== RECORDS FOR THE TASK
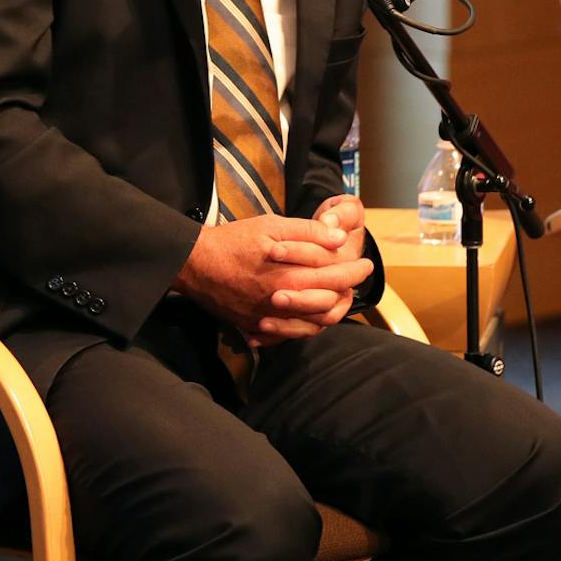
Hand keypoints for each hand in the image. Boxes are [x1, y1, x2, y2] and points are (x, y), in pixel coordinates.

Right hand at [173, 212, 373, 344]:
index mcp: (291, 277)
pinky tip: (311, 316)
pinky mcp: (256, 326)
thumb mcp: (271, 226)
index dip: (355, 271)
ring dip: (331, 312)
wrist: (195, 264)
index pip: (336, 278)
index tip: (366, 264)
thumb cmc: (234, 241)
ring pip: (313, 325)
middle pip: (330, 304)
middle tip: (356, 279)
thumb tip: (339, 239)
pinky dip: (305, 328)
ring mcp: (270, 319)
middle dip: (348, 291)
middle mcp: (284, 303)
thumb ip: (308, 233)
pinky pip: (289, 334)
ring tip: (339, 297)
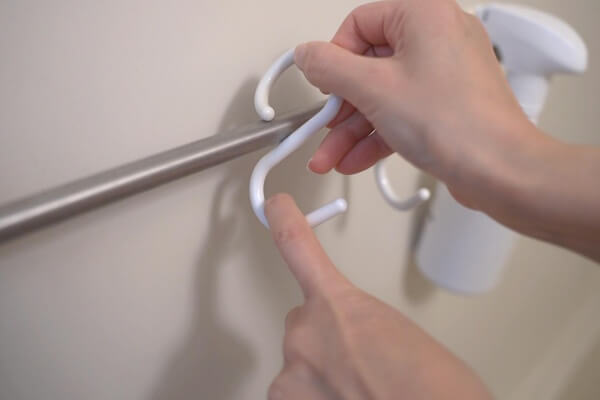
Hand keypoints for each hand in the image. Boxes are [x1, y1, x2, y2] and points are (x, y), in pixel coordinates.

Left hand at [264, 194, 492, 399]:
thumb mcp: (400, 339)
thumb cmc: (433, 388)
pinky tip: (344, 398)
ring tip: (360, 390)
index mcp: (338, 302)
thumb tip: (357, 351)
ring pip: (300, 364)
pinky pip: (294, 394)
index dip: (283, 222)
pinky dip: (314, 398)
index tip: (275, 207)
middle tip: (362, 364)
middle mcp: (304, 332)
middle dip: (327, 341)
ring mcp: (292, 371)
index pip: (297, 246)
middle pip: (304, 326)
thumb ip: (364, 329)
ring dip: (323, 375)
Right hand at [294, 0, 547, 207]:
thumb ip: (330, 67)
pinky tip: (354, 160)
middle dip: (340, 106)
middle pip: (369, 64)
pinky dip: (377, 134)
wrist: (500, 171)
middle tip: (323, 127)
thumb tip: (307, 55)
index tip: (323, 87)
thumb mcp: (372, 88)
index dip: (334, 57)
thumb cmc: (455, 123)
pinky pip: (402, 112)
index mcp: (424, 15)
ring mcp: (446, 74)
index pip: (359, 23)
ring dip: (352, 128)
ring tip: (331, 156)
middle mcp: (438, 38)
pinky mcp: (448, 105)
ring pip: (384, 94)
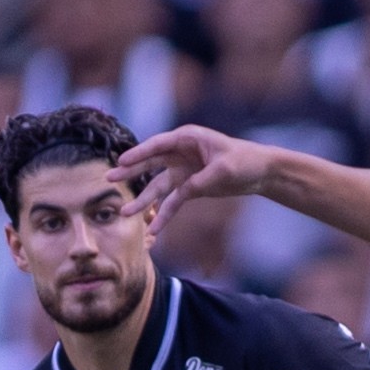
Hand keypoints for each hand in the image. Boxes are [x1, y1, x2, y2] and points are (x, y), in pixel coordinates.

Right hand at [121, 126, 278, 233]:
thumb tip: (181, 193)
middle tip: (109, 179)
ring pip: (158, 186)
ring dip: (143, 200)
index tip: (121, 161)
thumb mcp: (223, 170)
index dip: (138, 154)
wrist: (261, 172)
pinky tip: (153, 229)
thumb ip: (200, 181)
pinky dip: (164, 215)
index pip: (157, 145)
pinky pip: (173, 202)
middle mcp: (181, 153)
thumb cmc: (244, 162)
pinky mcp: (190, 187)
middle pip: (151, 164)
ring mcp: (184, 171)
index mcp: (187, 139)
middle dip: (130, 173)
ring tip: (126, 212)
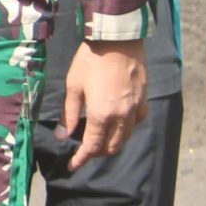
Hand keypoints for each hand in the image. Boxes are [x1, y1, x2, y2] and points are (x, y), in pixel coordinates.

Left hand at [60, 38, 145, 172]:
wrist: (117, 39)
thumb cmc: (90, 60)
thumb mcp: (73, 86)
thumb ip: (68, 114)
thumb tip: (62, 136)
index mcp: (101, 115)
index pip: (92, 147)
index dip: (81, 159)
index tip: (73, 166)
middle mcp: (121, 117)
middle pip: (111, 147)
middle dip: (96, 153)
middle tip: (84, 152)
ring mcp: (135, 108)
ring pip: (126, 137)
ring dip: (112, 143)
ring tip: (99, 140)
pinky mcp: (143, 99)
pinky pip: (137, 122)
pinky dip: (127, 129)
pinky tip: (118, 124)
====
**EXERCISE BRIEF**.
Go line by line through the data above and report each one that holds the string "Right".

**ANSWER TO THE EXERCISE**.
Right hand at [173, 212, 373, 344]:
Right hand at [294, 0, 547, 207]:
Right hand at [121, 126, 278, 233]:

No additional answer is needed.